Hence, despite his allusion to Ibsen and his verbal and visual nods throughout “While We’re Young” to what is hip and trendy in 21st century New York City, what underscores Baumbach’s latest venture is old-fashioned melodrama.

Thus, the Bette Davis and Anne Baxter roles are assumed by Ben Stiller and Adam Driver, the former as a once-promising documentary filmmaker, Josh Schrebnick, who has let his potential fall by the wayside in middle-age as labors (or perhaps belabors) on a project that has consumed the last ten years of his life. His career as a university lecturer has long since supplanted what Josh imagined would be his calling.

Josh’s personal life, unfortunately, provides little in the way of compensation for his professional shortcomings. While their friends are moving ahead with their goals of raising families, Josh’s wife, Cornelia, has suffered a series of miscarriages. Cornelia is also the daughter of a “legendary” documentary filmmaker, Charles Breitbart, played by Charles Grodin, and this only serves as further humiliation for Josh in not matching his father-in-law’s status.

Thus, like Margo, Josh is vulnerable to flattery, and when he encounters Adam Driver’s aspiring filmmaker, Jamie Massey, and his bohemian wife, Darby (played by Amanda Seyfried), he is too-eager to become Jamie’s mentor after the latter expresses his admiration for Josh’s early work, which made his reputation.

In addition, while Jamie emotionally seduces Josh, he literally, if tentatively, seduces Cornelia, and for a while, the older couple is reinvigorated by the attention and high spirits of the younger couple.

Jamie soon persuades Josh to assist him on a documentary that has the possibility of making a name for the young auteur. Josh enthusiastically obliges, but he eventually comes to realize that like Anne Baxter’s Eve, Jamie is not above taking liberties with the truth and taking advantage of other people for his own mercenary motives.

Charles Grodin’s role, as a seasoned and cynical veteran in the New York film scene who has seen it all recalls the cynical theater critic, Addison DeWitt, played by George Sanders in the Mankiewicz film. Like Addison DeWitt, Charles Breitbart is not shocked by Jamie’s duplicity. Rather, the veteran filmmaker accepts the lies in Jamie’s breakthrough movie as the price to pay for producing, as Breitbart puts it, “a good story.”

Noah Baumbach grew up in New York as the son of “Village Voice” film critic, Georgia Brown, and so one can presume he has more inside knowledge of what goes on in the local filmmaking scene than most of his audience.

Even so, Baumbach’s moralizing here is dubious at best. The late Andrew Sarris wrote that for all its virtues, “All About Eve” had one shortcoming in that it never broached what Margo herself did to become famous in her youth.
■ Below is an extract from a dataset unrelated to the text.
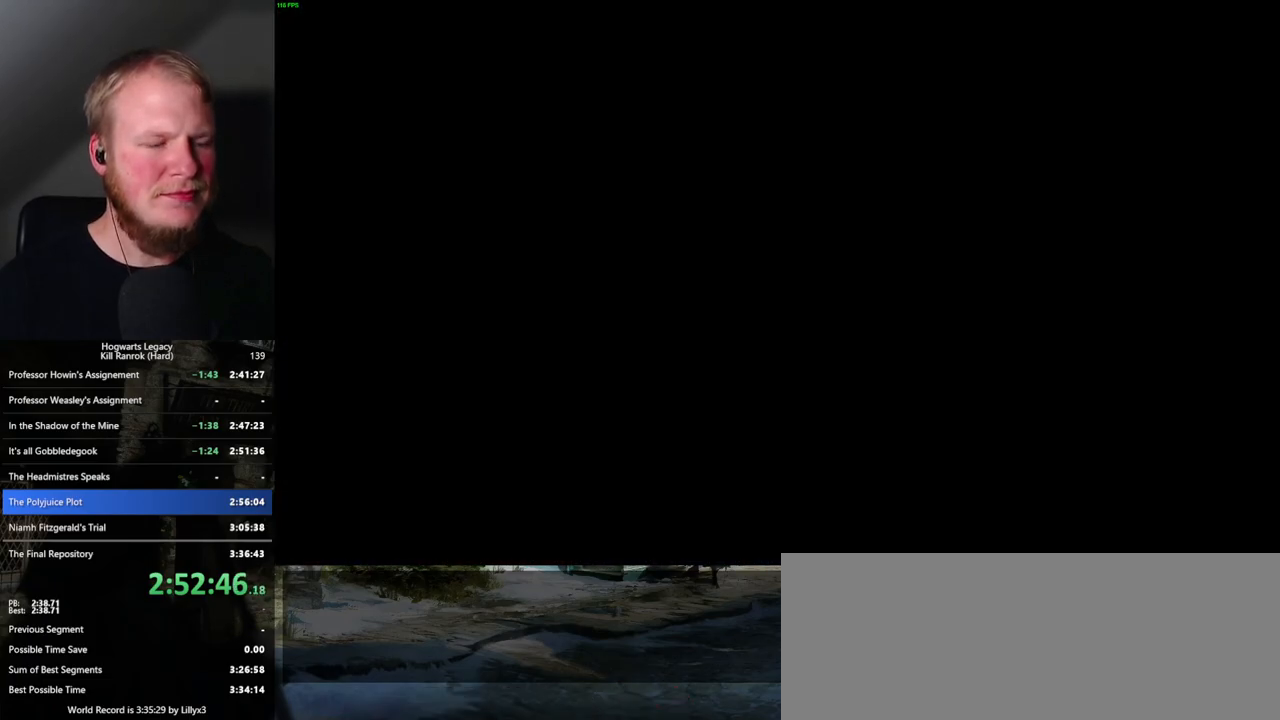
{"keys": ["a", "s"], "mouse": [], "events": [[84, "space", "down"], [184, "space", "up"], [217, "s", "down"]]}
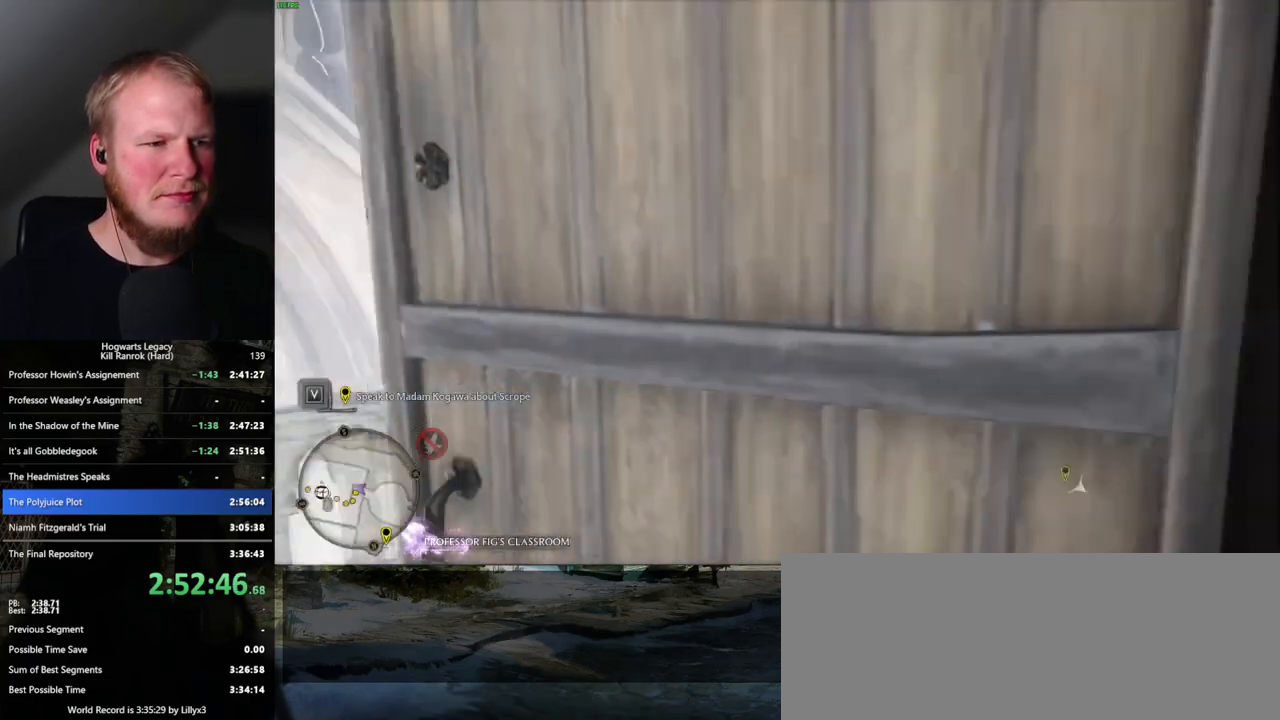
{"keys": ["w"], "mouse": [], "events": [[134, "s", "up"], [300, "w", "down"], [484, "a", "up"]]}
In this sense, “While We’re Young” is outright ludicrous in never even hinting that Josh, when he was a young and aspiring documentarian, had any ulterior motives in marrying the daughter of a much-admired success in the field. This unfortunately, gives the film a mildly unpleasant odor of manipulative dishonesty that makes Jamie’s amorality smell like a rose by comparison.